*** Block opens ***

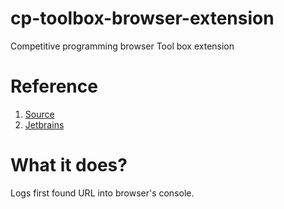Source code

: # cp-toolbox-browser-extension
Competitive programming browser Tool box extension

# Reference
1. [Source](https://robots.thoughtbot.com/how-to-make-a-chrome-extension)
2. [Jetbrains](https://github.com/JetBrains/toolbox-browser-extension)

# What it does?
Logs first found URL into browser's console.

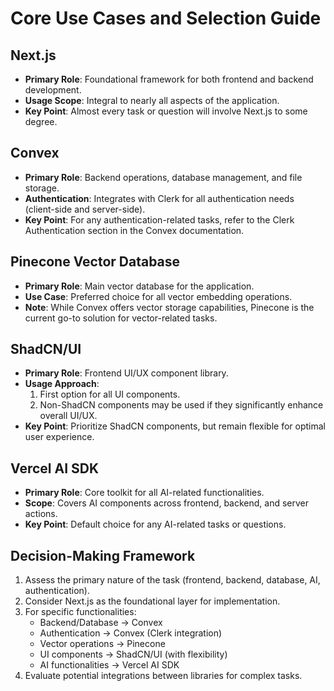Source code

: # Core Use Cases and Selection Guide

## Next.js
- **Primary Role**: Foundational framework for both frontend and backend development.
- **Usage Scope**: Integral to nearly all aspects of the application.
- **Key Point**: Almost every task or question will involve Next.js to some degree.

## Convex
- **Primary Role**: Backend operations, database management, and file storage.
- **Authentication**: Integrates with Clerk for all authentication needs (client-side and server-side).
- **Key Point**: For any authentication-related tasks, refer to the Clerk Authentication section in the Convex documentation.

## Pinecone Vector Database
- **Primary Role**: Main vector database for the application.
- **Use Case**: Preferred choice for all vector embedding operations.
- **Note**: While Convex offers vector storage capabilities, Pinecone is the current go-to solution for vector-related tasks.

## ShadCN/UI
- **Primary Role**: Frontend UI/UX component library.
- **Usage Approach**: 
  1. First option for all UI components.
  2. Non-ShadCN components may be used if they significantly enhance overall UI/UX.
- **Key Point**: Prioritize ShadCN components, but remain flexible for optimal user experience.

## Vercel AI SDK
- **Primary Role**: Core toolkit for all AI-related functionalities.
- **Scope**: Covers AI components across frontend, backend, and server actions.
- **Key Point**: Default choice for any AI-related tasks or questions.

## Decision-Making Framework
1. Assess the primary nature of the task (frontend, backend, database, AI, authentication).
2. Consider Next.js as the foundational layer for implementation.
3. For specific functionalities:
   - Backend/Database → Convex
   - Authentication → Convex (Clerk integration)
   - Vector operations → Pinecone
   - UI components → ShadCN/UI (with flexibility)
   - AI functionalities → Vercel AI SDK
4. Evaluate potential integrations between libraries for complex tasks.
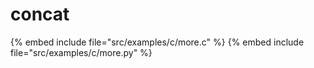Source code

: # concat

{% embed include file="src/examples/c/more.c" %}
{% embed include file="src/examples/c/more.py" %}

*** Block closes ***

* _What to do_
Express every line of the listing above as a Markdown table with the columns "No." and "Line", numbering the rows in order and omitting blank lines. Leave the pictures out of the answer.

* _Answer space_
| No. | Line |
|---|---|
| 1 | Source code |
| 2 | : # cp-toolbox-browser-extension |
| 3 | Competitive programming browser Tool box extension |
| 4 | # Reference |
| 5 | 1. [Source](https://robots.thoughtbot.com/how-to-make-a-chrome-extension) |
| 6 | 2. [Jetbrains](https://github.com/JetBrains/toolbox-browser-extension) |
| 7 | # What it does? |
| 8 | Logs first found URL into browser's console. |
| 9 | Source code |
| 10 | : # Core Use Cases and Selection Guide |
| 11 | ## Next.js |
| 12 | - **Primary Role**: Foundational framework for both frontend and backend development. |
| 13 | - **Usage Scope**: Integral to nearly all aspects of the application. |
| 14 | - **Key Point**: Almost every task or question will involve Next.js to some degree. |
| 15 | ## Convex |
| 16 | - **Primary Role**: Backend operations, database management, and file storage. |
| 17 | - **Authentication**: Integrates with Clerk for all authentication needs (client-side and server-side). |
| 18 | - **Key Point**: For any authentication-related tasks, refer to the Clerk Authentication section in the Convex documentation. |
| 19 | ## Pinecone Vector Database |
| 20 | - **Primary Role**: Main vector database for the application. |
| 21 | - **Use Case**: Preferred choice for all vector embedding operations. |
| 22 | - **Note**: While Convex offers vector storage capabilities, Pinecone is the current go-to solution for vector-related tasks. |
| 23 | ## ShadCN/UI |
| 24 | - **Primary Role**: Frontend UI/UX component library. |
| 25 | - **Usage Approach**:  |
| 26 |   1. First option for all UI components. |
| 27 |   2. Non-ShadCN components may be used if they significantly enhance overall UI/UX. |
| 28 | - **Key Point**: Prioritize ShadCN components, but remain flexible for optimal user experience. |
| 29 | ## Vercel AI SDK |
| 30 | - **Primary Role**: Core toolkit for all AI-related functionalities. |
| 31 | - **Scope**: Covers AI components across frontend, backend, and server actions. |
| 32 | - **Key Point**: Default choice for any AI-related tasks or questions. |
| 33 | ## Decision-Making Framework |
| 34 | 1. Assess the primary nature of the task (frontend, backend, database, AI, authentication). |
| 35 | 2. Consider Next.js as the foundational layer for implementation. |
| 36 | 3. For specific functionalities: |
| 37 |    - Backend/Database → Convex |
| 38 |    - Authentication → Convex (Clerk integration) |
| 39 |    - Vector operations → Pinecone |
| 40 |    - UI components → ShadCN/UI (with flexibility) |
| 41 |    - AI functionalities → Vercel AI SDK |
| 42 | 4. Evaluate potential integrations between libraries for complex tasks. |
| 43 | Source code |
| 44 | : # concat |
| 45 | {% embed include file="src/examples/c/more.c" %} |
| 46 | {% embed include file="src/examples/c/more.py" %} |